Compito da svolgere - Riproduci integralmente, carattere per carattere, il testo su Silvia Toffanin e Verissimo.

Estratto -
□ □ □ □ □

Prendo spunto da questo articolo de LaStampa.it, che cito testualmente:
“Silvia Toffanin versus Paris Hilton. Non è una sfida all’ultima minigonna. È la prima puntata della nuova stagione di Verissimo (da domani su Canale 5 alle 15.30), in cui il piatto forte sarà l’incontro-intervista fra il «diavolo» Paris, reginetta del nulla, forte solo di un cognome famoso e una storia personale fatta di esagerazioni, e l’«acqua santa» Silvia.”
Dunque, se la “reginetta del nulla, forte solo di un cognome famoso” Paris Hilton sarebbe il diavolo, l’acqua santa Silvia in teoria dovrebbe essere la principessa della concretezza, forte delle sue capacità e della sua cultura.
Ma studiamo il suo curriculum:
- 2000/2001: letterina di Passaparola;
- in un momento imprecisato tra il 2001 e il 2002: fidanzamento con Piersilvio Berlusconi;
- 2002/2008: conduzione di Nonsolomoda;
- 2006/2008: conduzione di Verissimo.
C’è qualcosa che mi sfugge: da letterina a giornalista, da letterina a giornalista, da letterina a giornalista… mmm, proprio non ci arrivo.

□ □ □ □ □

Voci estratte
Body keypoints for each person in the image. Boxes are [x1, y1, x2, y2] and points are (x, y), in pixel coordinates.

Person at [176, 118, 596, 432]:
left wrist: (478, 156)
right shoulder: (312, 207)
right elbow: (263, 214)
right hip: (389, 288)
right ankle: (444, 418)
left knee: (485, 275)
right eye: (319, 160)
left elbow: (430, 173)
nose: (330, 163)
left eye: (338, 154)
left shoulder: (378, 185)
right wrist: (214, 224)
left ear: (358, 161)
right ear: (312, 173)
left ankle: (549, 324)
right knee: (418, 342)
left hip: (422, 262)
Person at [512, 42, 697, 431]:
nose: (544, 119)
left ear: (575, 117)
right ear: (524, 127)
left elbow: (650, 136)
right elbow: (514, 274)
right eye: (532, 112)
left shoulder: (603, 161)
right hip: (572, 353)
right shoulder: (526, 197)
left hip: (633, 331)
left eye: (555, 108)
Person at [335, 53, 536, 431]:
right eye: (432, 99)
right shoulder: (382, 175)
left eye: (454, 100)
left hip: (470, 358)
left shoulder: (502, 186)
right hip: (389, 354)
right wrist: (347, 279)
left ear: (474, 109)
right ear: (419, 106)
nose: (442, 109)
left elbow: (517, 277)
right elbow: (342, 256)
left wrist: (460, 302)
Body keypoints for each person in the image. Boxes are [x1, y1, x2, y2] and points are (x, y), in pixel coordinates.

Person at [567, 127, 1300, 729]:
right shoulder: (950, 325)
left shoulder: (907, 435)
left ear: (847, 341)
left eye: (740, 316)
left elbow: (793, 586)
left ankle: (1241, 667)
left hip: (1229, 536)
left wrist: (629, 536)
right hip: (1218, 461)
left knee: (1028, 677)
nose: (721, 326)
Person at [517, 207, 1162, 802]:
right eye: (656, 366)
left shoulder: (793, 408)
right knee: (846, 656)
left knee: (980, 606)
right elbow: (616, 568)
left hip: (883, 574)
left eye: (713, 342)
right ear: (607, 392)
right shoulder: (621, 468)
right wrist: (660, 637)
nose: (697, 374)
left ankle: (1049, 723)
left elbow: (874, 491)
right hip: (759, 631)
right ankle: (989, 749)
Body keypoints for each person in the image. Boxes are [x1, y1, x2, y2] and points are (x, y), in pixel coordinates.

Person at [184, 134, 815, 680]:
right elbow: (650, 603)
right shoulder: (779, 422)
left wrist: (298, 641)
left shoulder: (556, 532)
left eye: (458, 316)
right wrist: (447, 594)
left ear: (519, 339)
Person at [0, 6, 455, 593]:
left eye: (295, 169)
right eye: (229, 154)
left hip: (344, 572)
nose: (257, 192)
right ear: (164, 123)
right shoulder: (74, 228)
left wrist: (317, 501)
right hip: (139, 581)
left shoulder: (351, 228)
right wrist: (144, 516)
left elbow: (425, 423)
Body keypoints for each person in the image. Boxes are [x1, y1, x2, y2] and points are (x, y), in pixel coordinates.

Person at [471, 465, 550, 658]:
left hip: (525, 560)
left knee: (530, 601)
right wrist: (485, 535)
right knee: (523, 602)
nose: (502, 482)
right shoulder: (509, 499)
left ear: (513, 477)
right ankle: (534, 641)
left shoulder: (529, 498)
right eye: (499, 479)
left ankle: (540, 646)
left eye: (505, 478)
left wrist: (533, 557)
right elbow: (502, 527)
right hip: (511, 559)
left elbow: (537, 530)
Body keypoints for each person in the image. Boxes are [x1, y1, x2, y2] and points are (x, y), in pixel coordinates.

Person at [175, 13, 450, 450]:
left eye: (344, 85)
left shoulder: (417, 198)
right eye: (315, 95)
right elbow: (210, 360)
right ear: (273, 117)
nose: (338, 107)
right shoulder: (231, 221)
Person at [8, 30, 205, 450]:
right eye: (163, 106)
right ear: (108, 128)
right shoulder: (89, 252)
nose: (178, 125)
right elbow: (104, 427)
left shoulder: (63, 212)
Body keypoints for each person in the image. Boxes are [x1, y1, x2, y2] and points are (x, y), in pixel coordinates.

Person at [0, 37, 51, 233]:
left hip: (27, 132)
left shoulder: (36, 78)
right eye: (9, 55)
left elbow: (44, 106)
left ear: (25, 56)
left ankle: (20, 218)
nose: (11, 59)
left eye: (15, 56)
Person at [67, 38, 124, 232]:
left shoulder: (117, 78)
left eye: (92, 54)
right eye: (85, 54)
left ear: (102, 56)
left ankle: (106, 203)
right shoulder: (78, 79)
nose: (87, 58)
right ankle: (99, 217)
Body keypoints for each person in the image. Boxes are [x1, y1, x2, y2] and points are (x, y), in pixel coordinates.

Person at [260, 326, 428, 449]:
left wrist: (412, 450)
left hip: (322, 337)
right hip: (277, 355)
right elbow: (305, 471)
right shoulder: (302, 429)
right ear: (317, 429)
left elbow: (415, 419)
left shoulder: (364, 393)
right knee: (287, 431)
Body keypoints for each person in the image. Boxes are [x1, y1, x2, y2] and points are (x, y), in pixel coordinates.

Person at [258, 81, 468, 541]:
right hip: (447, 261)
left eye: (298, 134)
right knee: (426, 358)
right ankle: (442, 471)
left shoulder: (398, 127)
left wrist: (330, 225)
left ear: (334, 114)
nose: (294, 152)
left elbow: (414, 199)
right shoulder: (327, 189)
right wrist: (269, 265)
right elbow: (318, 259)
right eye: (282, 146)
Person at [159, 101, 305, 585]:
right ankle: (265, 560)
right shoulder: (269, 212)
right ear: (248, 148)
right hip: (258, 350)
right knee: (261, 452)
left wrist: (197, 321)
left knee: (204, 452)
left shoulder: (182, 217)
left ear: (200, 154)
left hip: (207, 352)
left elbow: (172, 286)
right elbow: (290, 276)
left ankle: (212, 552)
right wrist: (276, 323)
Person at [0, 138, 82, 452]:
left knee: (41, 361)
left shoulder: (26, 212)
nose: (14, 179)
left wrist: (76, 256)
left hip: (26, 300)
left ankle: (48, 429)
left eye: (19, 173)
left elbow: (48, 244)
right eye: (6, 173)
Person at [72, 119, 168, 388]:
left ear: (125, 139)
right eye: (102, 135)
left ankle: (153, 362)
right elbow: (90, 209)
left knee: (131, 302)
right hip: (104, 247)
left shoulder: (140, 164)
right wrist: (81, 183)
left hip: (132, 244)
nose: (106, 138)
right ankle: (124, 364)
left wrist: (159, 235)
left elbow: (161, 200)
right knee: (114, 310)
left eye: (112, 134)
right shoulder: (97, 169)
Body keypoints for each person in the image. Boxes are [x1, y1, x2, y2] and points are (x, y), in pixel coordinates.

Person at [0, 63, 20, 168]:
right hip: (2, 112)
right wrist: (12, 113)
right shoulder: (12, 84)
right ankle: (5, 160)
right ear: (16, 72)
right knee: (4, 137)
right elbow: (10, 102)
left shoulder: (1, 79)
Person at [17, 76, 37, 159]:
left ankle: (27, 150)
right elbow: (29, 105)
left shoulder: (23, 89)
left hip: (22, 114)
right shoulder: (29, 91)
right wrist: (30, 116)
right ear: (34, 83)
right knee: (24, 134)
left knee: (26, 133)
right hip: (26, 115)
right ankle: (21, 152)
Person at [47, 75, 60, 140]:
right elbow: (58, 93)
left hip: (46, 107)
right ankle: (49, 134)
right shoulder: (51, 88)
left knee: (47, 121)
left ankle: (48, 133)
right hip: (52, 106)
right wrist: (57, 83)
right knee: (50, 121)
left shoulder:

□ □ □ □ □

Spazio risposta -
Prendo spunto da questo articolo de LaStampa.it, che cito testualmente:
“Silvia Toffanin versus Paris Hilton. Non è una sfida all’ultima minigonna. È la prima puntata della nuova stagione di Verissimo (da domani su Canale 5 alle 15.30), in cui il piatto forte sarà l’incontro-intervista fra il «diavolo» Paris, reginetta del nulla, forte solo di un cognome famoso e una storia personale fatta di esagerazioni, e l’«acqua santa» Silvia.”
Dunque, se la “reginetta del nulla, forte solo di un cognome famoso” Paris Hilton sarebbe il diavolo, l’acqua santa Silvia in teoria dovrebbe essere la principessa della concretezza, forte delle sue capacità e della sua cultura.
Ma studiamo il suo curriculum:
- 2000/2001: letterina di Passaparola;
- in un momento imprecisato tra il 2001 e il 2002: fidanzamento con Piersilvio Berlusconi;
- 2002/2008: conduzione di Nonsolomoda;
- 2006/2008: conduzione di Verissimo.
C’è qualcosa che mi sfugge: da letterina a giornalista, da letterina a giornalista, da letterina a giornalista… mmm, proprio non ci arrivo.